▲ | sudhirb 4 days ago | |
For coding agents, evaluations are tricky - thorough evaluation tasks tend to be slow and/or expensive and/or display a high degree of variance over N attempts. You could run a whole benchmark like SWE Bench or Terminal Bench against a coding agent on every change but it quickly becomes infeasible. | ||
▲ | roadside_picnic 4 days ago | parent | next [-] | |
I used to own the eval suite for a coding agent, it's certainly doable, even when it requires SQL + tables etc. We even had support for a wide range of data options ranging from canned csv data to plugging into prod to simulate the user experience, all easily configurable at eval run time. It also supported agentic flows where the results from one eval could be chained to the next (with a known correct answer being an optional send to check the framework end to end in the case of node failure). Interestingly enough, we started with hundreds of evals, but after that experience my advice has become: less evals tied more closely to specific features and product ambitions. By that I mean: some evals should serve as a warning ("uh oh, that eval failed, don't push to prod"), others as a mile stone ("woohoo! we got it work!"), and all should be informed by the product road map. You basically should understand where the product is going just by looking over the eval suite. And, if you don't have evals, you really don't know if you're moving the needle at all. There were multiple situations where a tweak to a prompt passed an initial vibe check, but when run against the full eval suite, clearly performed worse. The other piece of advice would be: evals don't have to sophisticated, just repeatable and agnostic to who's running them.
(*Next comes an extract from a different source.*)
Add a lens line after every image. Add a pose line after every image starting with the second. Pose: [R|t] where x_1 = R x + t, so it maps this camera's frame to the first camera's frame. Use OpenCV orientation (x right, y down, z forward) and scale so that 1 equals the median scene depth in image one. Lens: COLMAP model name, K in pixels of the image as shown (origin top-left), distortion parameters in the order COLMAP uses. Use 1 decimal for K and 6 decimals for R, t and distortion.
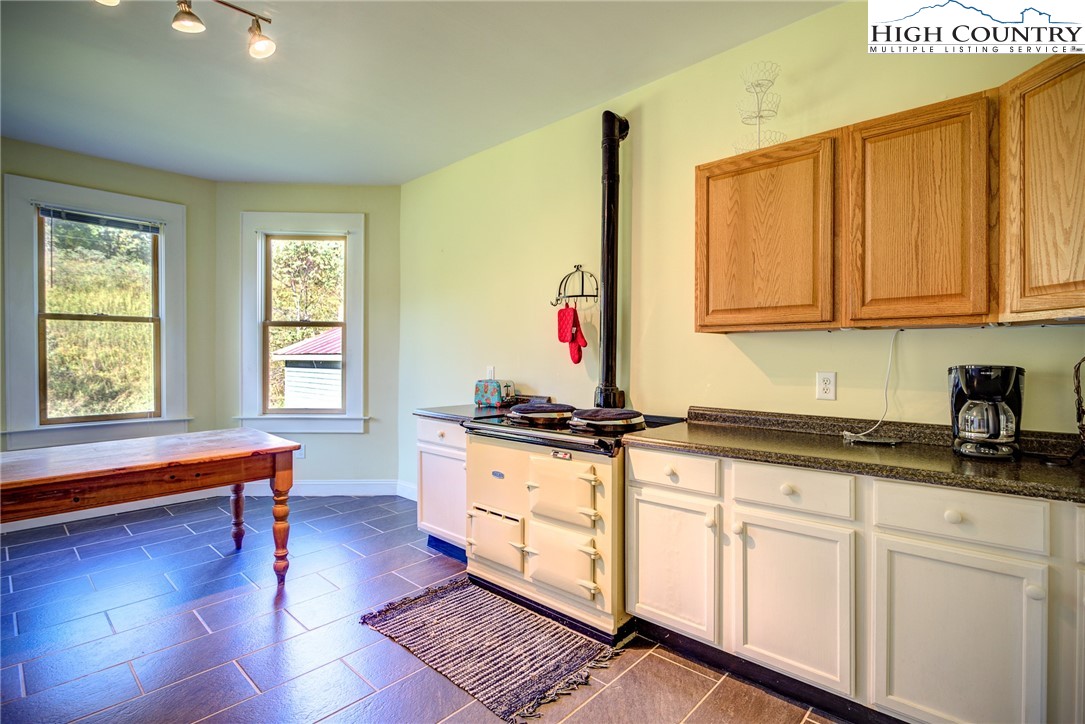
lens RADIAL K [[526.6, 0, 552.4], [0, 526.6, 358.1], [0, 0, 1]] dist [-0.017800, 0.005874]
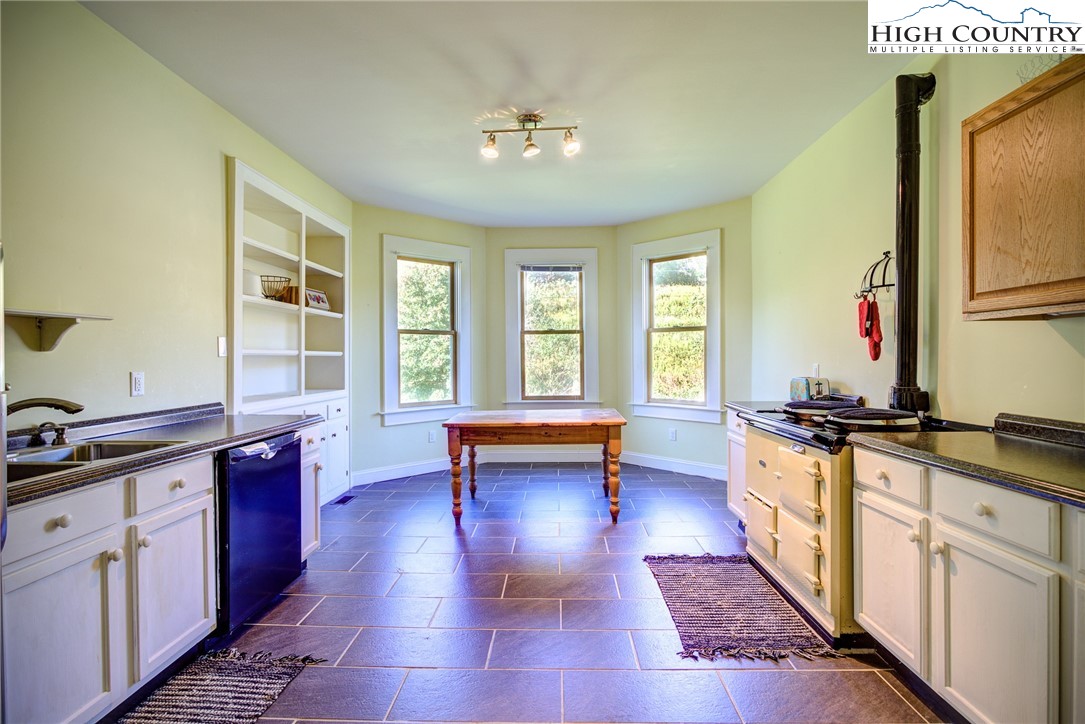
lens RADIAL K [[526.6, 0, 546.5], [0, 526.6, 358.0], [0, 0, 1]] dist [-0.017800, 0.005874]
pose [[0.660892, -0.006129, -0.750456, 0.403253], [0.003365, 0.999981, -0.005203, 0.010069], [0.750473, 0.000914, 0.660900, -0.036392]]
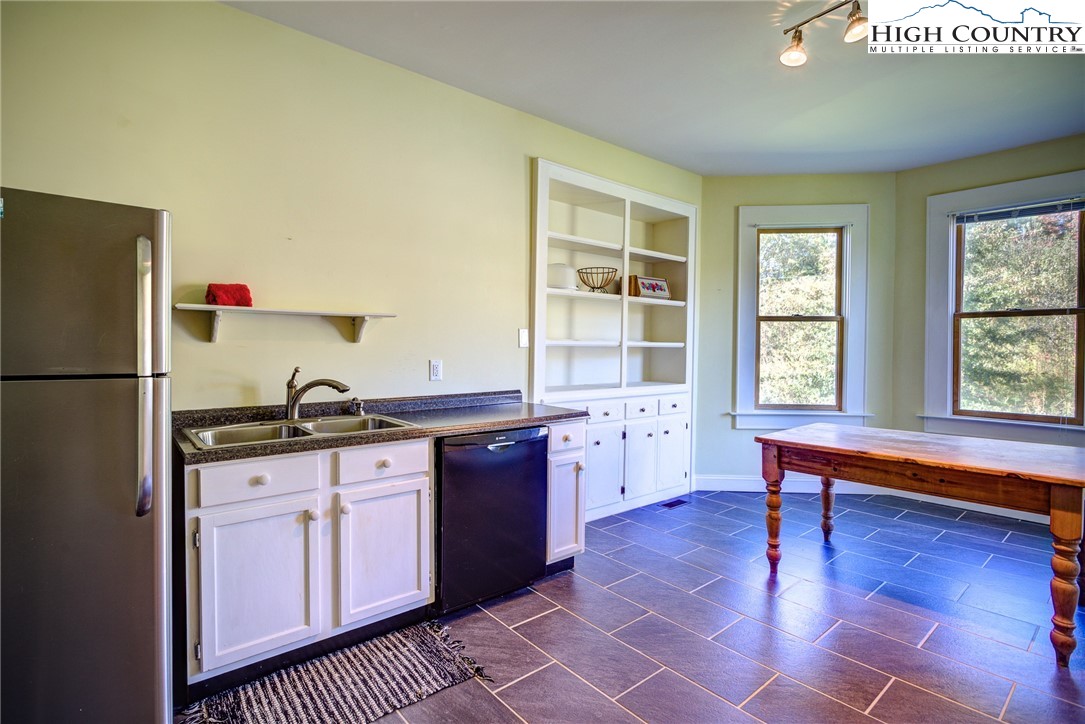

Heck even "vibe checks" can be good evals, if they're written down and they need to pass some consensus among multiple people around whether they passed or not. | ||
▲ | criemen 3 days ago | parent | prev [-] | |
Running evals aren't the problem, the problem is acquiring or building a high-quality, non-contaminated dataset. https://arxiv.org/abs/2506.12286 makes a very compelling case that swebench (and in extension, anything that's based on public source code) is most likely overestimating your agents actual capabilities. |